§ Work item
All entries must be given again in full, exactly as they were supplied.
----- Task inputs -----
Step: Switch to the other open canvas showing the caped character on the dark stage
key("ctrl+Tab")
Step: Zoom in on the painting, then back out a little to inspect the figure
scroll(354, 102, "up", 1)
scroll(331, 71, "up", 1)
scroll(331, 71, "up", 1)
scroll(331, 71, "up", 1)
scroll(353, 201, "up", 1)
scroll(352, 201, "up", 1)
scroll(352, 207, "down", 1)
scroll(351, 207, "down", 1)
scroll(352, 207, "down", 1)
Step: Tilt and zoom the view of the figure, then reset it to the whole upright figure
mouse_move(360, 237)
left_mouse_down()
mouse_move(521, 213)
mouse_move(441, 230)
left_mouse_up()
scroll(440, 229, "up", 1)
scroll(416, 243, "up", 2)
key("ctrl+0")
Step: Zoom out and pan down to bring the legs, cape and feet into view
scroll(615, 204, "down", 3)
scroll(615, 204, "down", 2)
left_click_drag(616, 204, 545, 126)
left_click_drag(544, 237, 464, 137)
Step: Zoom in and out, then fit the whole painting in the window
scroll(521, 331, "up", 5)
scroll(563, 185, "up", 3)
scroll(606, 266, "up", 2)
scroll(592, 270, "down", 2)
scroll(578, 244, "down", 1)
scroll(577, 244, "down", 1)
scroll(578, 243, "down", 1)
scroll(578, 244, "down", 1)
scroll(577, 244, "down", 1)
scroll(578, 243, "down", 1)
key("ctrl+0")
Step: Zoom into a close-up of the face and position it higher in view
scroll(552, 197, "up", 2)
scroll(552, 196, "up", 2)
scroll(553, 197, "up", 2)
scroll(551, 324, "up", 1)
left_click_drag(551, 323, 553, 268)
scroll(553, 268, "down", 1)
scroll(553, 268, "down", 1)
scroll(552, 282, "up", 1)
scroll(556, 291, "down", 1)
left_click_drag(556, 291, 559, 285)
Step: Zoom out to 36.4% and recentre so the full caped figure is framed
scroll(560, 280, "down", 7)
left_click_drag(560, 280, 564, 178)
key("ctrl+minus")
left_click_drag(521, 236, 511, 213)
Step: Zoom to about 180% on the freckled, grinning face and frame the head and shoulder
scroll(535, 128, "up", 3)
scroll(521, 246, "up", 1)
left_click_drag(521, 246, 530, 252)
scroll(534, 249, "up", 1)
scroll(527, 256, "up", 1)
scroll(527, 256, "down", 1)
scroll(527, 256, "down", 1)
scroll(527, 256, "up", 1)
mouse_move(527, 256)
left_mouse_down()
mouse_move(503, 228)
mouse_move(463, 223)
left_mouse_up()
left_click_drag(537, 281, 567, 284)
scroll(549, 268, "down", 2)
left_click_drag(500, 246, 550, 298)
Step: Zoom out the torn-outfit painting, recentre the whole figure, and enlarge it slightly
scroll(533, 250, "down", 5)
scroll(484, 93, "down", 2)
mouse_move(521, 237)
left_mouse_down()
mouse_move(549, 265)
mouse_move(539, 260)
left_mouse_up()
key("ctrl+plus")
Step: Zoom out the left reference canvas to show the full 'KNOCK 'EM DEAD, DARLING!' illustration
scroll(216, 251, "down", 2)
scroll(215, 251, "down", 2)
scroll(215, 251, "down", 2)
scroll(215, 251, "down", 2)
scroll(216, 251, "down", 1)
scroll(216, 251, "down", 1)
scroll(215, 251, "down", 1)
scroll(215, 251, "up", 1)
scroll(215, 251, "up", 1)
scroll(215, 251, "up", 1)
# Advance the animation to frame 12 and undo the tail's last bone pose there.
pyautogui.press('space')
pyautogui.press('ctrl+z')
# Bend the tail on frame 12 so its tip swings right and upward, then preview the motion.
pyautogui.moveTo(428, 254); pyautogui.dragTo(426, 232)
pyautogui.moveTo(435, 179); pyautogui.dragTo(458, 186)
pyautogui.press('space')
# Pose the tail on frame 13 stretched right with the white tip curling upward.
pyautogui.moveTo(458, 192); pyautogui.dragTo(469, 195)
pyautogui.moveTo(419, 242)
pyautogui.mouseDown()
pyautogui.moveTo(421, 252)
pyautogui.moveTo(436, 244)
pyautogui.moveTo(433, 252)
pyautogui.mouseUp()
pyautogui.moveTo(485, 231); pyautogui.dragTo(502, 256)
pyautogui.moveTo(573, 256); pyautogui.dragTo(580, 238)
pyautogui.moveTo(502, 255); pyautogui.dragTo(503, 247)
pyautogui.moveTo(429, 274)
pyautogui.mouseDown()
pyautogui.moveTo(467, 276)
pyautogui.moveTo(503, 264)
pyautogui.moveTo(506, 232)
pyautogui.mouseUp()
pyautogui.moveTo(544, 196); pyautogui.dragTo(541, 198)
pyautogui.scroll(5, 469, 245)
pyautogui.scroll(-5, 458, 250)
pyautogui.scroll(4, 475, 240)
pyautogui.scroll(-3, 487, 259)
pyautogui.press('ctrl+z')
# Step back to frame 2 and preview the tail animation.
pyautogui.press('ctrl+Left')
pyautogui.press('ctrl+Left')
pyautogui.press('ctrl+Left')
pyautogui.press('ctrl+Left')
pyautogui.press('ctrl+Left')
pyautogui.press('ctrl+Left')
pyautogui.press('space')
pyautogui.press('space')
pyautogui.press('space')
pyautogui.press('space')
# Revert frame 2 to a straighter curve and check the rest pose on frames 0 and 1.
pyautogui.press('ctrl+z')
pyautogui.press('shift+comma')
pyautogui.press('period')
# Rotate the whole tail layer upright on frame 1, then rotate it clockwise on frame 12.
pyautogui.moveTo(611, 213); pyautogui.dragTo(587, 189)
-----
§ Worked solution
Step: Switch to the other open canvas showing the caped character on the dark stage
key("ctrl+Tab")
Step: Zoom in on the painting, then back out a little to inspect the figure
scroll(354, 102, "up", 1)
scroll(331, 71, "up", 1)
scroll(331, 71, "up", 1)
scroll(331, 71, "up", 1)
scroll(353, 201, "up", 1)
scroll(352, 201, "up", 1)
scroll(352, 207, "down", 1)
scroll(351, 207, "down", 1)
scroll(352, 207, "down", 1)
Step: Tilt and zoom the view of the figure, then reset it to the whole upright figure
mouse_move(360, 237)
left_mouse_down()
mouse_move(521, 213)
mouse_move(441, 230)
left_mouse_up()
scroll(440, 229, "up", 1)
scroll(416, 243, "up", 2)
key("ctrl+0")
Step: Zoom out and pan down to bring the legs, cape and feet into view
scroll(615, 204, "down", 3)
scroll(615, 204, "down", 2)
left_click_drag(616, 204, 545, 126)
left_click_drag(544, 237, 464, 137)
Step: Zoom in and out, then fit the whole painting in the window
scroll(521, 331, "up", 5)
scroll(563, 185, "up", 3)
scroll(606, 266, "up", 2)
scroll(592, 270, "down", 2)
scroll(578, 244, "down", 1)
scroll(577, 244, "down", 1)
scroll(578, 243, "down", 1)
scroll(578, 244, "down", 1)
scroll(577, 244, "down", 1)
scroll(578, 243, "down", 1)
key("ctrl+0")
Step: Zoom into a close-up of the face and position it higher in view
scroll(552, 197, "up", 2)
scroll(552, 196, "up", 2)
scroll(553, 197, "up", 2)
scroll(551, 324, "up", 1)
left_click_drag(551, 323, 553, 268)
scroll(553, 268, "down", 1)
scroll(553, 268, "down", 1)
scroll(552, 282, "up", 1)
scroll(556, 291, "down", 1)
left_click_drag(556, 291, 559, 285)
Step: Zoom out to 36.4% and recentre so the full caped figure is framed
scroll(560, 280, "down", 7)
left_click_drag(560, 280, 564, 178)
key("ctrl+minus")
left_click_drag(521, 236, 511, 213)
Step: Zoom to about 180% on the freckled, grinning face and frame the head and shoulder
scroll(535, 128, "up", 3)
scroll(521, 246, "up", 1)
left_click_drag(521, 246, 530, 252)
scroll(534, 249, "up", 1)
scroll(527, 256, "up", 1)
scroll(527, 256, "down", 1)
scroll(527, 256, "down", 1)
scroll(527, 256, "up", 1)
mouse_move(527, 256)
left_mouse_down()
mouse_move(503, 228)
mouse_move(463, 223)
left_mouse_up()
left_click_drag(537, 281, 567, 284)
scroll(549, 268, "down", 2)
left_click_drag(500, 246, 550, 298)
Step: Zoom out the torn-outfit painting, recentre the whole figure, and enlarge it slightly
scroll(533, 250, "down", 5)
scroll(484, 93, "down", 2)
mouse_move(521, 237)
left_mouse_down()
mouse_move(549, 265)
mouse_move(539, 260)
left_mouse_up()
key("ctrl+plus")
Step: Zoom out the left reference canvas to show the full 'KNOCK 'EM DEAD, DARLING!' illustration
scroll(216, 251, "down", 2)
scroll(215, 251, "down", 2)
scroll(215, 251, "down", 2)
scroll(215, 251, "down", 2)
scroll(216, 251, "down", 1)
scroll(216, 251, "down", 1)
scroll(215, 251, "down", 1)
scroll(215, 251, "up", 1)
scroll(215, 251, "up", 1)
scroll(215, 251, "up", 1)
# Advance the animation to frame 12 and undo the tail's last bone pose there.
pyautogui.press('space')
pyautogui.press('ctrl+z')
# Bend the tail on frame 12 so its tip swings right and upward, then preview the motion.
pyautogui.moveTo(428, 254); pyautogui.dragTo(426, 232)
pyautogui.moveTo(435, 179); pyautogui.dragTo(458, 186)
pyautogui.press('space')
# Pose the tail on frame 13 stretched right with the white tip curling upward.
pyautogui.moveTo(458, 192); pyautogui.dragTo(469, 195)
pyautogui.moveTo(419, 242)
pyautogui.mouseDown()
pyautogui.moveTo(421, 252)
pyautogui.moveTo(436, 244)
pyautogui.moveTo(433, 252)
pyautogui.mouseUp()
pyautogui.moveTo(485, 231); pyautogui.dragTo(502, 256)
pyautogui.moveTo(573, 256); pyautogui.dragTo(580, 238)
pyautogui.moveTo(502, 255); pyautogui.dragTo(503, 247)
pyautogui.moveTo(429, 274)
pyautogui.mouseDown()
pyautogui.moveTo(467, 276)
pyautogui.moveTo(503, 264)
pyautogui.moveTo(506, 232)
pyautogui.mouseUp()
pyautogui.moveTo(544, 196); pyautogui.dragTo(541, 198)
pyautogui.scroll(5, 469, 245)
pyautogui.scroll(-5, 458, 250)
pyautogui.scroll(4, 475, 240)
pyautogui.scroll(-3, 487, 259)
pyautogui.press('ctrl+z')
# Step back to frame 2 and preview the tail animation.
pyautogui.press('ctrl+Left')
pyautogui.press('ctrl+Left')
pyautogui.press('ctrl+Left')
pyautogui.press('ctrl+Left')
pyautogui.press('ctrl+Left')
pyautogui.press('ctrl+Left')
pyautogui.press('space')
pyautogui.press('space')
pyautogui.press('space')
pyautogui.press('space')
# Revert frame 2 to a straighter curve and check the rest pose on frames 0 and 1.
pyautogui.press('ctrl+z')
pyautogui.press('shift+comma')
pyautogui.press('period')
# Rotate the whole tail layer upright on frame 1, then rotate it clockwise on frame 12.
pyautogui.moveTo(611, 213); pyautogui.dragTo(587, 189)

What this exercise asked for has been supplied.